Dans le même schéma, deux cents milles plus loin, Jean Le Cam mène la fronde. Le skipper de Yes We Cam! semble avoir amorcé un recalage vers le Sud, mais de manière moins radicale que Boris Herrmann (SeaExplorer – Yacht Club de Monaco) et Benjamin Dutreux, qui joue déjà le long de la ligne de touche, dans un système perturbé qui soumet son pilote automatique à des soubresauts qui imposent au skipper de rester vigilant et de ne dormir que d’un œil. Contre mauvaise fortune bon cœur, le solitaire de OMIA – Water Family sait que les conditions compliquées lui sont plus favorables qu’un bord obligatoire dans un vent stable, où le déficit de vitesse de son bateau plus ancien se fait ressentir.

Soucis de pilote pour Louis Burton

Celui qui a la vie la plus compliquée depuis hier, c’est sans aucun doute Louis Burton. Le skipper de Bureau Vallée 2 fait face à des problèmes de pilote automatique depuis 19 heures, et c’est à l’aveugle, et à la barre, qu’il poursuit sa route. Et ce qui rend la situation plus complexe encore, c’est que c’est le plan B qui est tombé en carafe. Ce début de journée française va permettre à son équipe de se mettre en relation avec les ingénieurs du fournisseur de l’électronique pour trouver une nouvelle parade. « Heureusement, dit Louis Burton, j’ai quand même un cap, une vitesse, et une barre. Je ne vais pas pouvoir tenir longtemps sans pilote, mais c’est magique de pouvoir barrer à 20 nœuds dans ces mers ».

Jeudi, Louis Burton a annoncé son intention d’aller se mettre à l’abri, sous le vent de l’île Macquarie, qu’il devrait rejoindre dans la soirée, voire dans la nuit, pour réparer son gréement. Il faut s’attendre à le voir empanner dans les premières heures de cette matinée. Il sera alors porté par un vent d’Ouest qui va le déposer aux abords de cette île australienne dont les altitudes – 300 mètres au plus haut – lui promettent des dévents apaisants.

Noeuds au cerveau

Plus loin, la situation n’est guère plus claire. 12e, à 1193 milles de la tête, Clarisse Crémer (Banque Populaire X) s’est donné deux rendez-vous : la réactualisation d’un premier fichier météo à 7h20 et un second une heure, plus tard devraient lui permettre d’y voir plus clair. « Cela me stresse ! Je n’aime pas ne pas savoir ce que je vais avoir envie de faire de ma journée !  »
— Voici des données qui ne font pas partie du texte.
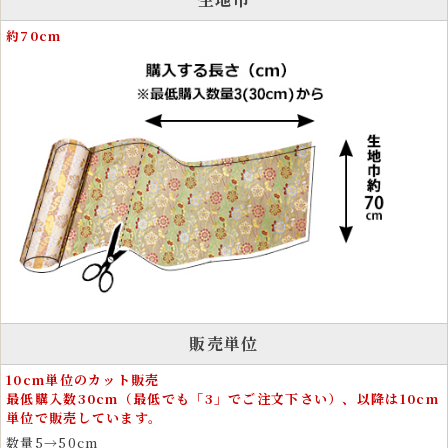
クラフト生地として人気のハンドメイド・手芸用金襴
約70cm
生地
金襴生地は、和裁を好む手芸愛好家や手芸資材としても高い人気があり
ます。カットクロスやはぎれは、ポーチ、酒袋、 ワイン袋、碁石袋、
笛袋、帽子、マスク、革細工、弓袋など、さまざまな作品制作に使用で
きます。
小さめの柄で構成されているため、ドール衣装やぬいぐるみ衣装、愛犬
用の着物など細かな制作にも適しています。 金糸がきらめく織物生地
は、作品に存在感と高級感を与えます。
衣装とファッションに広がる金襴の和風テイストの美
しさ
金襴生地は、和風衣装をはじめ、舞台衣装、祭り衣装、よさこい衣装、
販売単位
雅楽衣装、神楽衣裳など、伝統的な和装に多く使用されています。着物
や帯、化粧まわしなどフォーマルな装いにも適しています。
10cm単位のカット販売
最低購入数30cm（最低でも「3」でご注文下さい）、以降は10cm
運動会や文化祭、剣道、弓道、茶道、書道の発表会、ドレス、コスプ
単位で販売しています。
レ、民族衣装などにも用いられ、その豪華な見た目が存在感を放ちま
す。
数量5→50cm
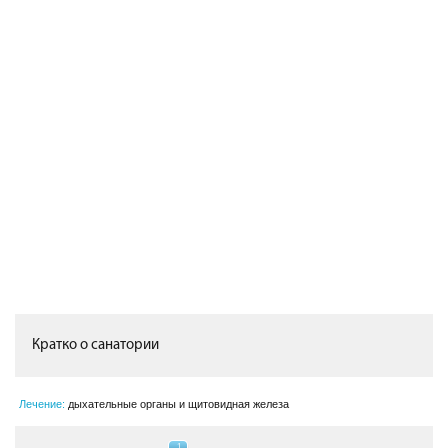
Кратко о санатории
Лечение:
дыхательные органы и щитовидная железа
1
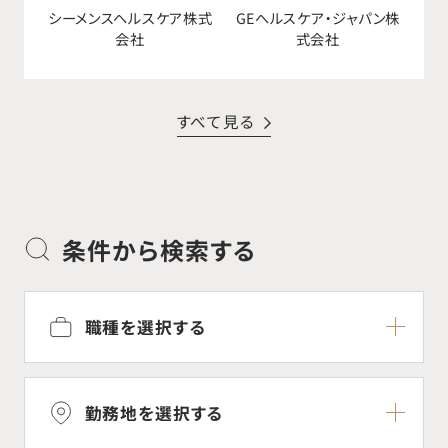
シーメンスヘルスケア株式
GEへルスケア・ジャパン株
会社
式会社
すべて見る
条件から検索する
職種を選択する
勤務地を選択する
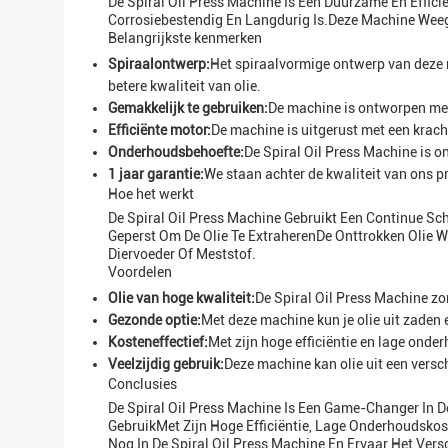
De Spiral Oil Press Machine Is Een Duurzame En Effic
Corrosiebestendig En Langdurig Is.Deze Machine Weeg
Belangrijkste kenmerken
Spiraalontwerp:
Het spiraalvormige ontwerp van deze m
betere kwaliteit van olie.
Gemakkelijk te gebruiken:
De machine is ontworpen met 
Efficiënte motor:
De machine is uitgerust met een kracht
Onderhoudsbehoefte:
De Spiral Oil Press Machine is on
1 jaar garantie:
We staan achter de kwaliteit van ons p
Hoe het werkt
De Spiral Oil Press Machine Gebruikt Een Continue Sc
Geperst Om De Olie Te ExtraherenDe Onttrokken Olie W
Diervoeder Of Meststof.
Voordelen
Olie van hoge kwaliteit:
De Spiral Oil Press Machine zor
Gezonde optie:
Met deze machine kun je olie uit zaden 
Kosteneffectief:
Met zijn hoge efficiëntie en lage onde
Veelzijdig gebruik:
Deze machine kan olie uit een versc
Conclusies
De Spiral Oil Press Machine Is Een Game-Changer In
GebruikMet Zijn Hoge Efficiëntie, Lage Onderhoudskos
Nog In De Spiral Oil Press Machine En Ervaar Het Vers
En jeu, la gestion de la dépression qui tombe du Nord et qui n’a pas suffisamment révélé ses intentions pour que Clarisse dans l’Indien ait pu choisir s’il lui est possible de passer à l’avant, ou s’il sera raisonnable de laisser passer le gros de cette dépression, dont le coeur bat à 30 noeuds. Ce sera pour elle le dernier défi, sans doute, de l’épisode Indien qui a été globalement compatissant avec elle : à la longitude de la Tasmanie, se trouvent les portes du Pacifique.